I have posted this in my Projects on my 1997 American Dream
and realize it is a violation of the duplicate post rule but thought that this would be a timely and useful project so have posted it here as well. Moderator, if you disagree fell free to delete, I'm just trying to be helpful and members not reading the Fleetwood owners category will not see this.
Just to recap a little, we stopped at a Camping World on the way home from Florida to have the coach winterized. Remember we were driving into the epic winter storm raging in Buffalo NY.
I watched over the shoulder of the service tech that did the job. The service tech would not have run the washer machine to get antifreeze into the pump had I not been there. Even I missed the fact that the washer was run on the cold water cycle (leaving untreated water on the hot water side).

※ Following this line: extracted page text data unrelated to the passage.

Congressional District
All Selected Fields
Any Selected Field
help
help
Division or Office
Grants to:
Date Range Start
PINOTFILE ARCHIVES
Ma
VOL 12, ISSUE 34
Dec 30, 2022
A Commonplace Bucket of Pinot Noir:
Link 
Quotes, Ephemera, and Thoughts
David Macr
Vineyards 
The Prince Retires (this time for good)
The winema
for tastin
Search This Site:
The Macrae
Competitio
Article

Just an aside here. In another thread
the comment was made that I thought I knew more than service techs. I am very new to RVs and encourage members to point out things I have done wrong or can do better. I do believe there is a general lack of knowledge / or desire for RV service centers to do the job with quality and correctness.

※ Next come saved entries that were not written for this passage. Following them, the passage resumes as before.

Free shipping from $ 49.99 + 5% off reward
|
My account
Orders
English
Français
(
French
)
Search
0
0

I was comfortable with the untreated water in the hot water side of the washer machine as we were running the furnaces all the way home and up to the point where I went back and rewinterized the coach water systems.
I received a suggestion from a friend (rsflight) that one way to winterize was to blow all the water out of the system, and then to run antifreeze though the system. I liked this idea so that is what I have done and what follows is how I did it.
The first caution I would have for anyone doing this is you DO NOT want to pressurize your water system with 150 PSI of air. You will ruin your water system by blowing all the fittings in the system apart.
In my case I have two 5 HP compressors each running four cylinder cast iron compressor bodies.
Also included in the air compressor system is a refrigerate air drier.
To keep from destroying the water system on the RV I built a tool to reduce the pressure to a manageable amount.
I went to Harbor Freight (I hate using them as everything comes from China, but in this case was the logical choice) and then to Home Depot and picked up an air regulator and the necessary fittings.
There is a difference between an air pressure regulator and an air flow regulator. You want an air pressure regulator. An air flow regulator does just what it says, it regulates the flow of air, not the air pressure, if you shut the flow of air off the pressure will build to the air tank max pressure, BAD. With an air pressure regulator the pressure is stepped down to the pressure set on the regulator.
Here is the air pressure regulator I put together. There is a quick disconnect on one side to connect the air supply to and the other side is stepped up to the correct fitting for a regular water hose.
An easy way to tell if you have a air regulator or flow regulator is to block the output (I did that by putting a regular water hose nozzle on the end) and connect it to your air supply. If you have a regulator, when you turn the control knob the pressure will raise and fall on the dial accordingly. If you have a flow regulator the pressure will rise to the system pressure and you will not be able to reduce it.
I chose 30 PSI as a safe pressure level.
I would recommend you read your RV manual on how to winterize your RV. I found my to be very confusing, and was very helpful to have watch the Camping World tech winterize my coach.
My start point on this project was that antifreeze had already been run through the system. I, however, treated it as if I still have fresh water in the system.
I took pictures of how the valves were set prior to the winterization and reset the valves to the correct positions.
On the water station.
(I did this winterization prior to washing the motor home)
is a panel that needs to be removed.
To gain access to the valves, in my case there are two, but only one gets changed to winterize, the other is used to sanitize the fresh water holding tank.
This (below) is the valve to winterize.
I put the drain plug back into the water heater and reset the hot water heater back to normal use.
I also unplugged the hot water heater so that it could not be turned on by mistake.
I drained the hose I use for connecting up to "shore water"
Connected up my handy dandy home made air tool.
And then worked my way around to each water faucet and water source in the motor home from highest to lowest point opening each one up separately and allowing the air to flow until no trace of water came out. This included the drain plug on the hot water heater, and both the hot and cold water circuits in the washer/drier.
I then reset the valves to the normal settings to winterize. Removed the drain plug from the hot water tank.
Disconnected the air and connected up to the winterize port, and sucked antifreeze into the system (highest to lowest) just as I had done when I blow out the system.
I think I have a fully winterize water system on the coach, unless you have seen something I missed?
All fresh water, gray water, and black water tanks were drained.